Christian Benteke v Palace, March 2016
Noticing a trend? Just over three years ago Liverpool, by then under the stewardship of Jürgen Klopp, again left the capital with all three points courtesy of an ice-cool penalty conversion.
This time the spot-kick was won and scored in the 96th minute by Christian Benteke. Everything had appeared to be going wrong for Klopp’s side early in the second half when Milner was shown a second yellow and a red shortly after Joe Ledley had fired the hosts into a 1-0 lead, but Roberto Firmino intercepted a mishit clearance by Eagles goalkeeper Alex McCarthy to make it 1-1, before Benteke intervened against the club he would join on a permanent transfer the a few months later.
Milner v Fulham, March 2019
Some goals only appear significant with the benefit of hindsight, with others their importance is evident the moment the ball strikes the net with a satisfying slap. Milner’s late winner in south-west London last weekend definitely falls into the second category.

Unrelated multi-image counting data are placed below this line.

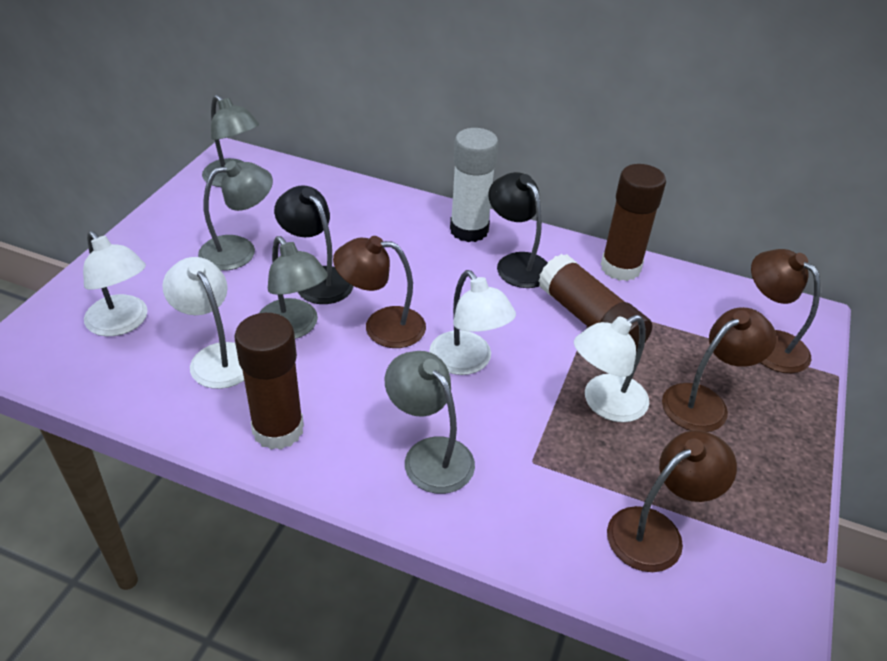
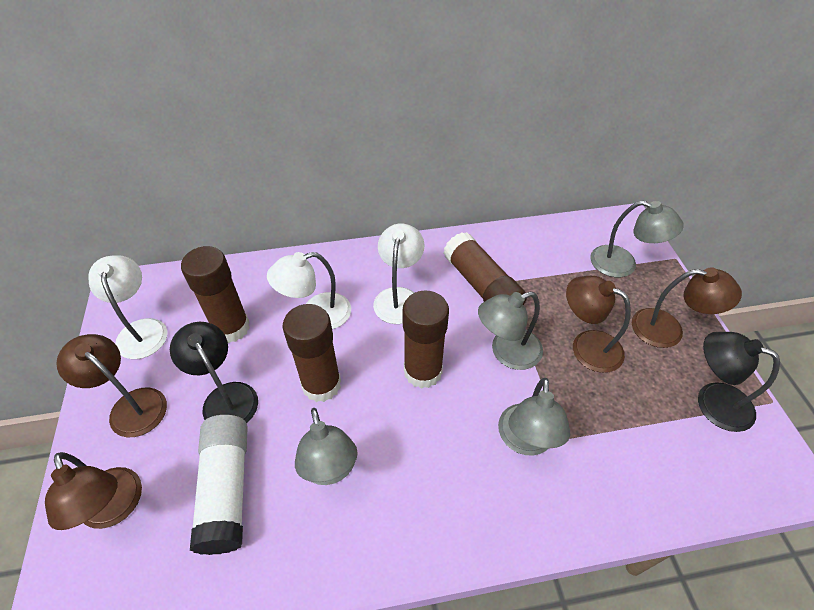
brown glue stick: [234,313,304,450] [538,254,653,351] [601,164,666,281] = 3 -> [181,246,250,343] [282,304,341,402] [402,290,449,389] [443,232,527,305] = 4
white lamp: [83,231,147,336] [162,257,244,389] [429,270,516,375] [574,315,649,422] = 4 -> [88,255,168,359] [267,252,351,329] [373,224,424,324] = 3

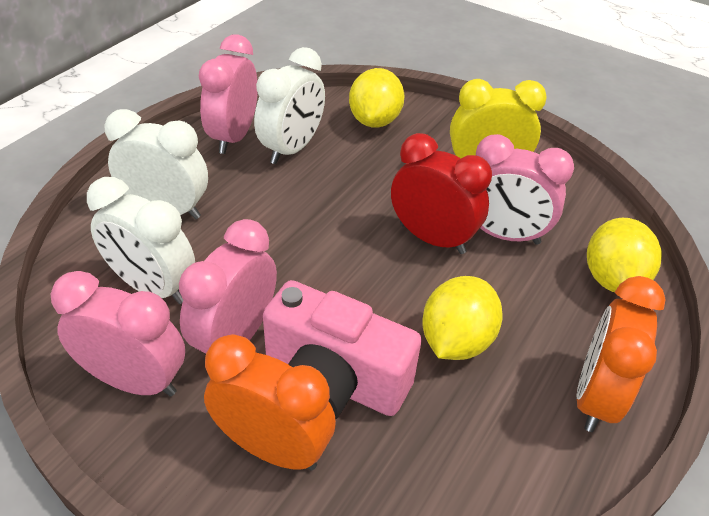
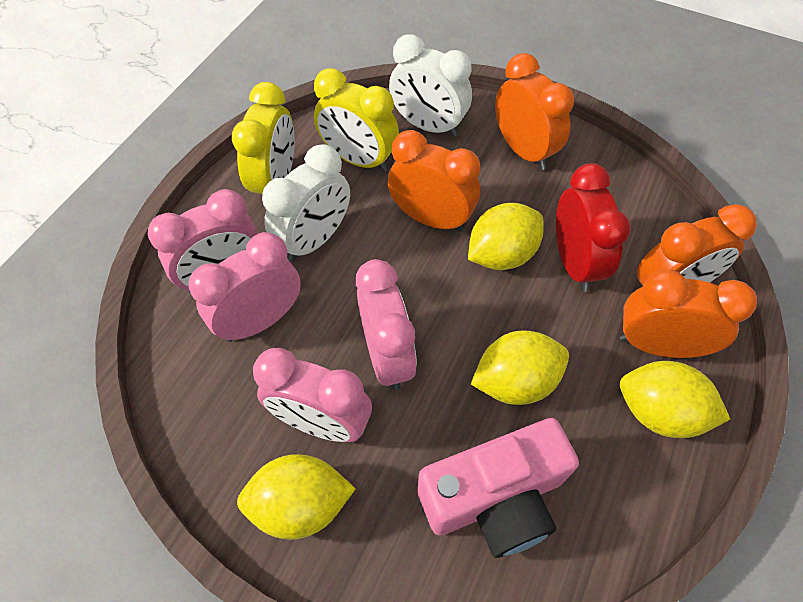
orange clock: [204,334,336,471] [577,276,666,432] = 2 -> [388,130,480,232] [495,53,574,170] [620,269,757,358] [637,204,757,286] = 4
white clock: [87,177,195,304] [104,109,208,219] [254,47,325,164] = 3 -> [262,144,350,261] [389,34,472,137] = 2
yellow clock: [450,79,547,158] = 1 -> [232,82,295,194] [314,68,399,172] = 2
yellow lemon: [349,68,405,128] [422,276,502,360] [587,218,662,292] = 3 -> [237,454,355,540] [468,203,544,270] [471,330,569,405] [620,361,730,438] = 4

It was Liverpool’s first visit to Craven Cottage since the aforementioned 3-2 win in 2014, and the circumstances could not have been more similar, as the title-chasing visitors pursued a late winner against a Fulham side striving to avoid the drop. At least the Reds fans in attendance or watching on TV didn’t have to wait until the 91st minute this time, just the 81st, when the in-form Sadio Mane was fouled by Fulham goalkeeper Sergio Rico.
Having already converted against Palace and twice Paris Saint-Germain, James Milner had a 100 per cent penalty record this season to maintain, and he did so with aplomb, clipping a neat finish straight down the middle to ensure the Reds went into the international break top of the league.